For several centuries, Puntarenas has flourished and floundered with the rise and fall of her importance to trade routes. Once the town was the country’s main port, until rail links between Puerto Limón on the Atlantic coast and the Central Highlands moved the spotlight. Her role was reduced still further with the construction of an international container port in the 1980s at Caldera, a short distance to the south of the centre.

Puntarenas is like an old maid trying hard to retain her beauty. If the sun is shining, you can just see glimpses of her former glory, but with overcast skies the wrinkles appear and only those closest to her feel any real affection. The northern side of the town has the typical characteristics of many ports, with an edgy energy and carelessness that works and plays hard. Take a stroll around the market or the fishing dock on the north of the peninsula and this is pura vida. Not the sunset and beach type of holiday brochures, but the real life of hard graft and toil. Stroll a little further, preferably in the day, and you’ll discover a world of forgotten, albeit grubby, architectural charms and more than a few follies. The neglect of the port is so great that someone forgot to pull down the older buildings, which now could be renovated to glorious effect. This is the heart of Puntarenas (around Calle Central), with its banks, the market, a few hotels and fishing docks.

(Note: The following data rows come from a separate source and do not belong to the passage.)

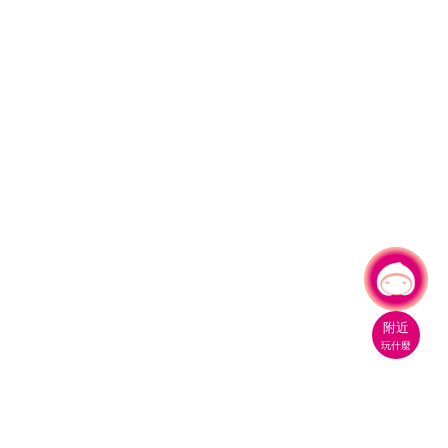
有事問小桃，一起遊桃園
附近
玩什麼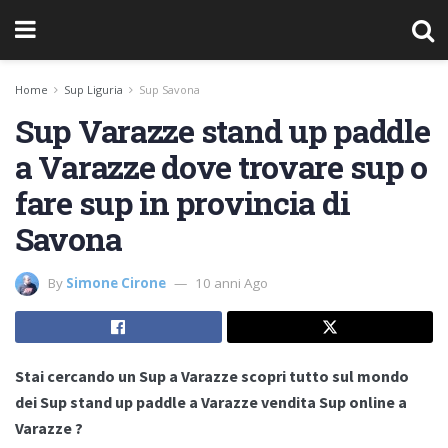
Home
Sup Liguria
Sup Savona
Sup Varazze stand up paddle
a Varazze dove trovare sup o
fare sup in provincia di
Savona
By
Simone Cirone
10 anni Ago
Stai cercando un Sup a Varazze scopri tutto sul mondo
dei Sup stand up paddle a Varazze vendita Sup online a
Varazze ?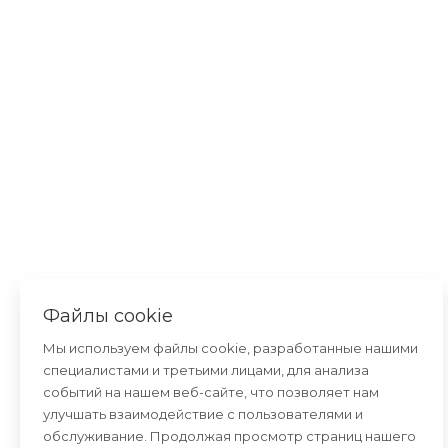
Консультант
—
×
онлайн
Файлы cookie
Мы используем файлы cookie, разработанные нашими
специалистами и третьими лицами, для анализа
событий на нашем веб-сайте, что позволяет нам
улучшать взаимодействие с пользователями и
обслуживание. Продолжая просмотр страниц нашего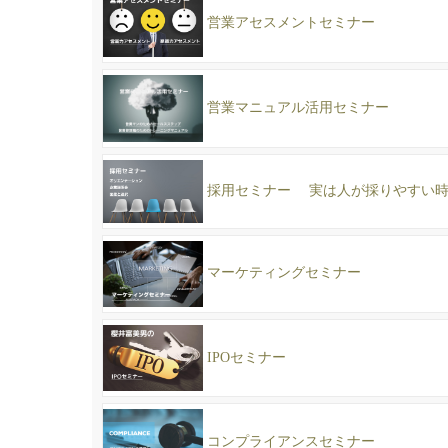
営業アセスメントセミナー
営業マニュアル活用セミナー
採用セミナー 実は人が採りやすい
マーケティングセミナー
IPOセミナー
コンプライアンスセミナー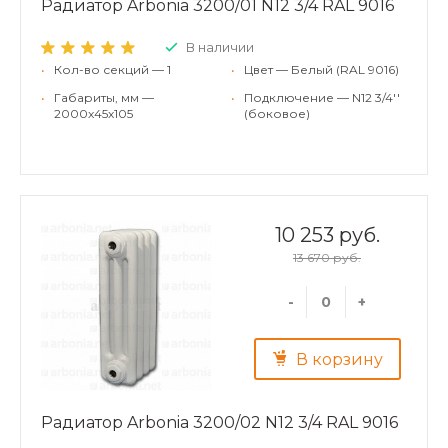
Радиатор Arbonia 3200/01 N12 3/4 RAL 9016
В наличии
•
Кол-во секций — 1
•
Цвет — Белый (RAL 9016)
•
Габариты, мм —
•
Подключение — N12 3/4''
2000x45x105
(боковое)
10 253 руб.
13 670 руб.
-
+
В корзину
Радиатор Arbonia 3200/02 N12 3/4 RAL 9016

The southern side is made up of the Paseo de los Turistas, drawing crowds to the hot, sometimes dirty beach, especially at weekends. It’s a pleasant enough stroll down the promenade, which is home to several hotels, as well as restaurants, bars and has a generally laid-back seafront beach atmos- phere. There is a public swimming pool at the western end of the point (US$1 entrance), close to the ferries. The Museum of Marine History in the Cultural Centre is by the main church and tourist office. (Tue-Sun, 0945-1200, 1300-1715.)

Puntarenas’s appeal is limited but with time a stay here would probably be more rewarding than more glitzy Tico towns.